Ever since the national outpouring of grief following the death of Lady Diana, the nation has become accustomed to public expressions of grief – the laying of flowers in public spaces, of signing books of remembrance, of the televising of funerals such as those of George Best and Whitney Houston, and also a move towards the arranging of more elaborate funerals for their own family members.
Plan ahead now so grieving can take precedence later
What we’re not so good at is taking matters in hand or planning ahead.
The loss of a loved one is a time of psychological distress, trauma and shock; and all this at the same time as the likely upheaval of more practical aspects of life (finance, accommodation, work, care, etc). And yet we are forced to make big decisions - to gather resources, both mentally and practically, that we may not have.

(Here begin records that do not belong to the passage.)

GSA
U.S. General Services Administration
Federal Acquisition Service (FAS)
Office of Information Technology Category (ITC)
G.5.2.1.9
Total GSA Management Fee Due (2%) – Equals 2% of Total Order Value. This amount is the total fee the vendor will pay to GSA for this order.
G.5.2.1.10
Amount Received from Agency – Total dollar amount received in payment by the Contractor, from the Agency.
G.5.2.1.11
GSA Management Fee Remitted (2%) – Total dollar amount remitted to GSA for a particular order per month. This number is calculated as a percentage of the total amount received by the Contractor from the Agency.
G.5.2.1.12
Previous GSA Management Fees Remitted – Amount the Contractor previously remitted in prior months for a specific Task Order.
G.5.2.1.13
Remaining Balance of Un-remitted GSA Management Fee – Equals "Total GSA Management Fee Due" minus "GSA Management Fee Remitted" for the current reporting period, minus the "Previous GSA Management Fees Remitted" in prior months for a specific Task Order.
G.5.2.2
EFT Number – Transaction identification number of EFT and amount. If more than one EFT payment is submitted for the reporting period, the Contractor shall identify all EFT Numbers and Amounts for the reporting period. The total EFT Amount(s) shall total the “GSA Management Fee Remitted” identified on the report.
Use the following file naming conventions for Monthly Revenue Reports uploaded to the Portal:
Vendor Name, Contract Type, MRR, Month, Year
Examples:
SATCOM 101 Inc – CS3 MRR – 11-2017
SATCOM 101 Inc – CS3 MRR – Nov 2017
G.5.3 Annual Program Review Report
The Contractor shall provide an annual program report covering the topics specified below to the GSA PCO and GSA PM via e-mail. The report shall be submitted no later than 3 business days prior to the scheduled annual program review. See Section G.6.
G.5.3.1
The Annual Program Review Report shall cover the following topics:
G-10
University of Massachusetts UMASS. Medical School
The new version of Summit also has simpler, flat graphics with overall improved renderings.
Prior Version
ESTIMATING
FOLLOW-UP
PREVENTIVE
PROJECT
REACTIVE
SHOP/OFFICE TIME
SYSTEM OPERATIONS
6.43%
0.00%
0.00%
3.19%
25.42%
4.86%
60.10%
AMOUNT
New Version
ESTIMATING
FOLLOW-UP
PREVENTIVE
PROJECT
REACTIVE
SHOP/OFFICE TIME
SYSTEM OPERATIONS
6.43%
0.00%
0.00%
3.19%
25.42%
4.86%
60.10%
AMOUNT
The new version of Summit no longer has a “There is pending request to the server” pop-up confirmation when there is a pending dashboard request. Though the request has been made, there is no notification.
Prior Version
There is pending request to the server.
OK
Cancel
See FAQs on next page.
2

The Dying Matters message is that if we can manage, in some small part at least, to have made some of these decisions, plans and arrangements in advance then we will be in a better position to cope with these practicalities when the time comes, and to make sure our choices are followed.
Here are five key things we can do in advance, and some advice from our Family & Bereavement Support team on how and when to do them.
1. Make a Will
This can help ensure that the wishes of the person who is dying are followed and that their property, finances, etc go to the right people. It can also help to reduce pressure and possible conflict amongst the family.
2. Appoint a Power of Attorney
A Power of Attorney (PoA) - which can include several appointees - can be appointed either for property and finances or for health and welfare decisions, and is important if the person who is ill becomes unable to make decisions for themselves.
The PoA, usually someone who knows the person well, can then legally make decisions on the person’s behalf.
3. Make an Advance Care Plan (Advance Statement of Wishes)
If a person becomes unable to make their wishes known, an Advance Care Plan can help both PoAs or health and social care teams try to make sure that the care and treatment they provide and the decisions they make are carried out in accordance with your, or your loved one's, wishes.
4. Discuss the funeral
This includes not only the details, such as the music, but also how it might be paid for. Whilst people are now being encouraged to tell their family and friends what they would like their funeral to be like, this can place a huge responsibility on them if sufficient funding isn’t available. Also, some people really don’t mind too much about the details of their funeral (perhaps with the exception of whether to be cremated or buried) and this is fine, too.
Talking about things beforehand can help make sure that everyone knows what the person wants and where the money will come from.
Talking is key. Whether it’s to family, friends or the different professionals involved with helping all these different arrangements to be made, it is important in sorting out the practicalities, but can be very helpful in making people process their feelings and realise they are not alone - and that decisions around dying really do matter.